Penyakit Coryza Pada Ayam

Penyakit Coryza
Penyakit coryza disebut juga penyakit hemophilus gallinarum infection, rhinitis, rouf, salesma, snot atau pilek. Penyakit ini merupakan penyakit yang akut (mendadak) atau kronis (menahun) pada unggas. Penyakit ini bersifat menular dan timbul akibat perubahan musim dari kemarau ke musim penghujan. Perubahan cuaca yang sangat berbeda, keadaan sehari-hari yang banyak turun hujan, dan angin, sangat berpengaruh terhadap kondisi fisiologi ayam.
Penyakit coryza menyerang ayam semua umur terutama dewasa. Ayam betina umur 18-23 minggu, sangat rawan terserang penyakit ini. Ayam petelur yang terkena coryza, produksi telurnya dapat turun sampai 20%. Angka kematian karena coryza relatif kecil (mortalitas 30%), tetapi angka kesakitan tinggi (morbiditas 80%).
1.    Penyebab
    Bakteri haemophilus gallinarum.
2.    Penularan
a.    Ayam.
b.    Kalkun.
3.    Jenis (Spesies) Unggas yang Terserang
    Ayam.
4.    Gejala Klinis
a.    Ke luar lendir agak encer, lama-lama mengental hingga menyumbat ujung lubang hidung.

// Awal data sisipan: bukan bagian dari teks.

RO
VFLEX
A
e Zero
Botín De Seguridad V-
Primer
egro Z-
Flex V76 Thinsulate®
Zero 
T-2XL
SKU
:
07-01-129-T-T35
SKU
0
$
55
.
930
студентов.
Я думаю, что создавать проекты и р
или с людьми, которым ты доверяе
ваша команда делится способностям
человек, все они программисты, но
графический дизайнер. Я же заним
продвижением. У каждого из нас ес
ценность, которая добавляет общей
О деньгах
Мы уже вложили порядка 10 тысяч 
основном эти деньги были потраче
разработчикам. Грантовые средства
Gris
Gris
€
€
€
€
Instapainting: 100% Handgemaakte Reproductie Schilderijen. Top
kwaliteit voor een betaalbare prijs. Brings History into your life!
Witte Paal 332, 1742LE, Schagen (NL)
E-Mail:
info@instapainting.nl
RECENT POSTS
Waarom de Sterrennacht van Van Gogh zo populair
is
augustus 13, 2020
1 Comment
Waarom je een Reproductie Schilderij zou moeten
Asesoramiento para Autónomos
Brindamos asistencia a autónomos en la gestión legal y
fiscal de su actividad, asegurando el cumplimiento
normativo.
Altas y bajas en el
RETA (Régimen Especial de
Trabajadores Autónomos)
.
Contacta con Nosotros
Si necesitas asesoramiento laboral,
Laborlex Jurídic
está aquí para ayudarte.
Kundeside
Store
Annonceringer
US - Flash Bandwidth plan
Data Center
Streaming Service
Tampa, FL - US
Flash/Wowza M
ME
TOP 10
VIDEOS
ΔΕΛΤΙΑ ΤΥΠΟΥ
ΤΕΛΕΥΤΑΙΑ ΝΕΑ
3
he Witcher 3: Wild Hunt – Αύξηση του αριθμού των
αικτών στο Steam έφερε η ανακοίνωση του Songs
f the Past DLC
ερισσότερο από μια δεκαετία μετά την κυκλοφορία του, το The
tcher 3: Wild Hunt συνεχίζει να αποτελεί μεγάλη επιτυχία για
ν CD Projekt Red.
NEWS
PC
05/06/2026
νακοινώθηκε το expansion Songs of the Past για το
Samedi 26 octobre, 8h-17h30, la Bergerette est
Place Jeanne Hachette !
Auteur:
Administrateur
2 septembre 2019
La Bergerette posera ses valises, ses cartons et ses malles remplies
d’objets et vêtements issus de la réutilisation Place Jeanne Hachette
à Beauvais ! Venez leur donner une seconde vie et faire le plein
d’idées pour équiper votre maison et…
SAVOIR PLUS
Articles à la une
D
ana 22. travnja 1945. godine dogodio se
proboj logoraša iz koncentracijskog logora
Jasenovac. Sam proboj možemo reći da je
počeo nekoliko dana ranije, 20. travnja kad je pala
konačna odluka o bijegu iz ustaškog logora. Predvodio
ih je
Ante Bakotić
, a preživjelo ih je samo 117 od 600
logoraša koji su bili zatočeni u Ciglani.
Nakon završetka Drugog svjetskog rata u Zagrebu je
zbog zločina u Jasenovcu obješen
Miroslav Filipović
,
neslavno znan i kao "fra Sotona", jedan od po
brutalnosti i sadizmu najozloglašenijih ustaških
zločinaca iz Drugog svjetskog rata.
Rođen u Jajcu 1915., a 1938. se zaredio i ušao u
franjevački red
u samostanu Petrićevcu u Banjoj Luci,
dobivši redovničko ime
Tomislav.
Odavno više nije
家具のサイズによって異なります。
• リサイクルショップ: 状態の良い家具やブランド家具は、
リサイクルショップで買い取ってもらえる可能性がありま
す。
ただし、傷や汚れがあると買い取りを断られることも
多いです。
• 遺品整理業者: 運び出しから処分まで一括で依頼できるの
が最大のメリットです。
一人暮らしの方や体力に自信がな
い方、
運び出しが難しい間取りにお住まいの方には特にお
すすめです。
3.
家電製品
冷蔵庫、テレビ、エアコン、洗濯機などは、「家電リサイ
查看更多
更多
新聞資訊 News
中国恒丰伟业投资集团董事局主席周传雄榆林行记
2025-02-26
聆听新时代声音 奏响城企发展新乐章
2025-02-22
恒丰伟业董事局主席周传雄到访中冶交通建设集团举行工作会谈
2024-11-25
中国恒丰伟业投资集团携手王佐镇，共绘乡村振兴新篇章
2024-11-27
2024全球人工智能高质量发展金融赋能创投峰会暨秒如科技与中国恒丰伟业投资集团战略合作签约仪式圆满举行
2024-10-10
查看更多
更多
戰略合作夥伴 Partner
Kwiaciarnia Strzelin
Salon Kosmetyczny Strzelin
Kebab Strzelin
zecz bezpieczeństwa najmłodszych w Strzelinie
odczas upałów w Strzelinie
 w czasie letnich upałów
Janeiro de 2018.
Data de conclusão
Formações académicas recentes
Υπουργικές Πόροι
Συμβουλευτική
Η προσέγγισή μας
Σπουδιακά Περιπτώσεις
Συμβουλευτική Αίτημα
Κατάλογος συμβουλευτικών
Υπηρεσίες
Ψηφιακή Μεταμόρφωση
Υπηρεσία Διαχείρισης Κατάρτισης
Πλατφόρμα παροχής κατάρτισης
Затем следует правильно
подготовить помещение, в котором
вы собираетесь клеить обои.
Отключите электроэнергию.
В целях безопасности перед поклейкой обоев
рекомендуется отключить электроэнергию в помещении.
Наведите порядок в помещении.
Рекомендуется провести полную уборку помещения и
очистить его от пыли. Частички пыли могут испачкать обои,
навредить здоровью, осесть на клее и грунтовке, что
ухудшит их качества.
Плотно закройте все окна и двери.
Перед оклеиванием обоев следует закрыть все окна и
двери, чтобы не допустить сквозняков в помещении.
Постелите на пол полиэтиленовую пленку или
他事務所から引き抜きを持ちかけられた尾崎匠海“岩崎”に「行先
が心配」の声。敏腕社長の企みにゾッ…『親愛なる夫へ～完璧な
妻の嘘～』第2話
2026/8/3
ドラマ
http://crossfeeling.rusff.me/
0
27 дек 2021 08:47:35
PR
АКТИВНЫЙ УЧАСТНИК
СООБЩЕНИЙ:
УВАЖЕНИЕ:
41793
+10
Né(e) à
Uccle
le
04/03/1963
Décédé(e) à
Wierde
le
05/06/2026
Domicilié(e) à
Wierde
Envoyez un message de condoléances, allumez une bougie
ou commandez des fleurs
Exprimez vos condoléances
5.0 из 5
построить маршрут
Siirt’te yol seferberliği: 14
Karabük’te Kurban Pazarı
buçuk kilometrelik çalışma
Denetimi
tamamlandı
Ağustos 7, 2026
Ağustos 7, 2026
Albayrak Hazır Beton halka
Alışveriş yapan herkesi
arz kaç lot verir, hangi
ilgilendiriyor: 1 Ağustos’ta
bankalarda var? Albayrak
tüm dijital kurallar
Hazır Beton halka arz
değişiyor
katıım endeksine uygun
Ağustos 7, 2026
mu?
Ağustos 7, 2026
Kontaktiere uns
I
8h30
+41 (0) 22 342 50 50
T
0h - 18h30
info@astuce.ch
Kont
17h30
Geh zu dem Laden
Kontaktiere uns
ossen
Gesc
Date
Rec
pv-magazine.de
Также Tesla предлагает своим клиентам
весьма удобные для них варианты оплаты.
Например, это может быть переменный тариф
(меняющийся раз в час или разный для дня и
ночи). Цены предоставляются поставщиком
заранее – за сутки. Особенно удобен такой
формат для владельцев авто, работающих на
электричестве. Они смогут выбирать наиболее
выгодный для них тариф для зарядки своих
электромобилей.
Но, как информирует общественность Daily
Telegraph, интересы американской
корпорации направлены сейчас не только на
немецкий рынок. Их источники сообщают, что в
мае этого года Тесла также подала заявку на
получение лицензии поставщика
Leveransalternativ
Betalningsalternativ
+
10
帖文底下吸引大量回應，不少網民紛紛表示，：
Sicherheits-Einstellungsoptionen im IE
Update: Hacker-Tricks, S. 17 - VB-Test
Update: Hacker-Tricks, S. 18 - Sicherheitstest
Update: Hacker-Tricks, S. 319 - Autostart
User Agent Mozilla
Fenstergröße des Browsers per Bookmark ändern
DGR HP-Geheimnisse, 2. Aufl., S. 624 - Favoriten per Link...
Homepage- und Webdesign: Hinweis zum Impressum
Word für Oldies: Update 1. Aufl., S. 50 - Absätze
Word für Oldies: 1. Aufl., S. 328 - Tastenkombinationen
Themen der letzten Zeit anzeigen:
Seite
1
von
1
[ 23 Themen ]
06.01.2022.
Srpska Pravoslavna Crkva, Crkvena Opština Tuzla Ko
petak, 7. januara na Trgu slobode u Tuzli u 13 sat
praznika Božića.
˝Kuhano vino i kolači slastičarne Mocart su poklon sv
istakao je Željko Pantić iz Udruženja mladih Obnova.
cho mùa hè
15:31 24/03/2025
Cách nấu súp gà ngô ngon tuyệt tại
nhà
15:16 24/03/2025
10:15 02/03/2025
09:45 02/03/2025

b.    Ayam tampak tidak mau makan.
c.    Suka menyendiri.
d.    Sering menggeleng-gelengkan kepala.
e.    Sayap terkulai.
f.    Mata terpejam.
g.    Muka bengkak.
h.    Tidak aktif bergerak.
i.    Sukar bernapas.
j.    Suara ngorok.
5.    Tanda-Tanda Sesudah Mati
a.    Ayam.
b.    Kalkun.






 6.    Pencegahan
a.    Vaksinasi pada ayam yang berumur 12-17 minggu dengan menggunakan vaksin snot inaktif, misalnya haemovax 0,3 ml per ekor.
b.    Diusahakan, tidak mencampur ayam berbeda umur lebih dari 3 minggu dalam satu kandang.
7.    Pengobatan
    Dengan preparat sulfa. Di toko, preparat sulfa tersedia dalam berbagai merek, misalnya streptomycin, mycomas, ampisol, ultramycin SP, baytryl 10%, dan OS.